Collected data:

· · · · · · ·

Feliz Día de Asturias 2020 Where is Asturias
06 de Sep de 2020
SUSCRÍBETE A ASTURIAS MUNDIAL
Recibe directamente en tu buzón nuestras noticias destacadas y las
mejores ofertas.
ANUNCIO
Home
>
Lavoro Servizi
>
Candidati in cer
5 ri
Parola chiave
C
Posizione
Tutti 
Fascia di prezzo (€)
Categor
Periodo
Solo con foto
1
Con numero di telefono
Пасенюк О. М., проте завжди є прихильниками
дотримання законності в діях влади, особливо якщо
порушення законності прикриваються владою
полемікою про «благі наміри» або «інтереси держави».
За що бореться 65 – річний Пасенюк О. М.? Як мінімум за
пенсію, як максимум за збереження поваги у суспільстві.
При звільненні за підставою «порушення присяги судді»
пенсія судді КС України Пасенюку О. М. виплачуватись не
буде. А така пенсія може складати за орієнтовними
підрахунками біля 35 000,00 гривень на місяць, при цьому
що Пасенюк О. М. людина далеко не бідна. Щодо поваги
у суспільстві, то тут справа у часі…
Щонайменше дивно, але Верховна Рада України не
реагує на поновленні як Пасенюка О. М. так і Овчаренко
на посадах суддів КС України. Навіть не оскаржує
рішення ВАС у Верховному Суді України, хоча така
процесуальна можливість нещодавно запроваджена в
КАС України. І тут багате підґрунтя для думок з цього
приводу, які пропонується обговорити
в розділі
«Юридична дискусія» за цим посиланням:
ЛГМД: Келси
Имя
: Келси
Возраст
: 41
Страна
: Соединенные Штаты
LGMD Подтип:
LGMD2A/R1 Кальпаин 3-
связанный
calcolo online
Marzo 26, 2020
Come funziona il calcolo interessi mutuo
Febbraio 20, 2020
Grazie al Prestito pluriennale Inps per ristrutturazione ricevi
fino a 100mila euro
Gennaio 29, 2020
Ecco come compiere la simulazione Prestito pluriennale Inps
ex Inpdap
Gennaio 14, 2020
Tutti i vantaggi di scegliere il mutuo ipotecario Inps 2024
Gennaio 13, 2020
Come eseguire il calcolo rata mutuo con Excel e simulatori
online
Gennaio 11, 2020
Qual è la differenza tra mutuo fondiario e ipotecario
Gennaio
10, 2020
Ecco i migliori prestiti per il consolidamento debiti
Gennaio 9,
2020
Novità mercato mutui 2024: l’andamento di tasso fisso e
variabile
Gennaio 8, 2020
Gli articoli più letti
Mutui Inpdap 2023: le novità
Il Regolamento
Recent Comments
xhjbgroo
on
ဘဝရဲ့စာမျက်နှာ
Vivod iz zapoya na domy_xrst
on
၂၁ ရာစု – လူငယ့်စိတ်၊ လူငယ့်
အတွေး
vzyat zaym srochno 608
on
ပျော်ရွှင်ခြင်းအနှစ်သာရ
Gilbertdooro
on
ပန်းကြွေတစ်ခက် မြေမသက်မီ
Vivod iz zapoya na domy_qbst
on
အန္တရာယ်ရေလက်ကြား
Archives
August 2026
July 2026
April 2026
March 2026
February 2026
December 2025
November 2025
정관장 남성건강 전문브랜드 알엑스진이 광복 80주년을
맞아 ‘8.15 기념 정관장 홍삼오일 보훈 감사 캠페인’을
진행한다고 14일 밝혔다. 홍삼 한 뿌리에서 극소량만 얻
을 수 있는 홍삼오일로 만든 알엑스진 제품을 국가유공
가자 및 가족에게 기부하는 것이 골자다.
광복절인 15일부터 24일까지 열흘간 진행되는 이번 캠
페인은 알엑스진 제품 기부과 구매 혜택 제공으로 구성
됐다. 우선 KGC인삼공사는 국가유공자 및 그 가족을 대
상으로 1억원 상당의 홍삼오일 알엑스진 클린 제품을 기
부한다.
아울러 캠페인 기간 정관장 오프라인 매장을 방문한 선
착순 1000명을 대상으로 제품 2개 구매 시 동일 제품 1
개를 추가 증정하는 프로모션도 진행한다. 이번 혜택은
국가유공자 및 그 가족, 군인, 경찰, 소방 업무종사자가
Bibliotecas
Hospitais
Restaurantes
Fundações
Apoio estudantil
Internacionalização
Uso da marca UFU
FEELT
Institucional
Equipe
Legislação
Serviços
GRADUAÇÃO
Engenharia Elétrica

· · · · · · ·

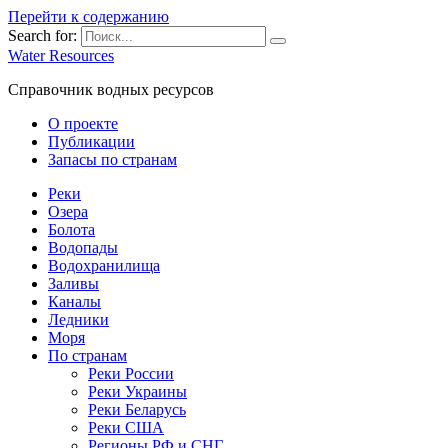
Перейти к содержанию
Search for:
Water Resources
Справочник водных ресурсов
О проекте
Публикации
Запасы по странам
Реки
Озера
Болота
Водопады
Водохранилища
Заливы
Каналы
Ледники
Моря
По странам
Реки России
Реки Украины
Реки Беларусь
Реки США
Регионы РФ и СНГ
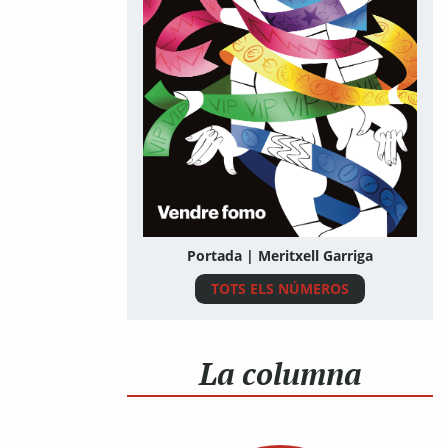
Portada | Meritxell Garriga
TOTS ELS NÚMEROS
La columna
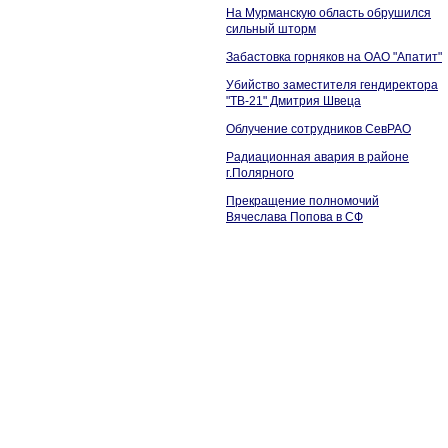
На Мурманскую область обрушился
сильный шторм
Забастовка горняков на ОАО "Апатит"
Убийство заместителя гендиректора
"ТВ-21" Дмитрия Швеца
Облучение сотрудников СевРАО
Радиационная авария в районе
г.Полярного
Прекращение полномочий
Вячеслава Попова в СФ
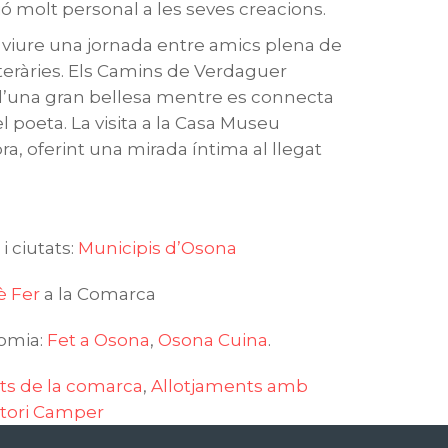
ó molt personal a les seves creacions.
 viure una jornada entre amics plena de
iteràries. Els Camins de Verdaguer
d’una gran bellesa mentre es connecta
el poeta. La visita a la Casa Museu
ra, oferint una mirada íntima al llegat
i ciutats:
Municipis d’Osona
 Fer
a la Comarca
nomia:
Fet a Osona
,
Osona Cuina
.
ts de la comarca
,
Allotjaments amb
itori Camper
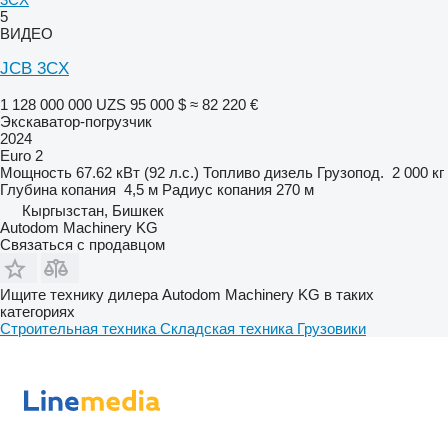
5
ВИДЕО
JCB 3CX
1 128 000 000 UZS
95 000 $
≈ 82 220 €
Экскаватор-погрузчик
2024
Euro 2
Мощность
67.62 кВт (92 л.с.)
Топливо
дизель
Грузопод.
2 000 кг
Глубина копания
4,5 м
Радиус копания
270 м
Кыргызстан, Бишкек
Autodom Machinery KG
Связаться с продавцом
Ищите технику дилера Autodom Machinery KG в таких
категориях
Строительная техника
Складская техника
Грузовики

· · · · · · ·

Could you convert the material from the line with "ó molt personal a les seves creacions." up to and including the line with "itori Camper" into a numbered list, leaving out any blank lines?

1. ó molt personal a les seves creacions.
2.  viure una jornada entre amics plena de
3. iteràries. Els Camins de Verdaguer
4. d’una gran bellesa mentre es connecta
5. el poeta. La visita a la Casa Museu
6. ra, oferint una mirada íntima al llegat
7. i ciutats:
8. Municipis d’Osona
9.  Fer
10. a la Comarca
11. nomia:
12. Fet a Osona
13. ,
14. Osona Cuina
15. .
16. ts de la comarca
17. ,
18. Allotjaments amb
19. itori Camper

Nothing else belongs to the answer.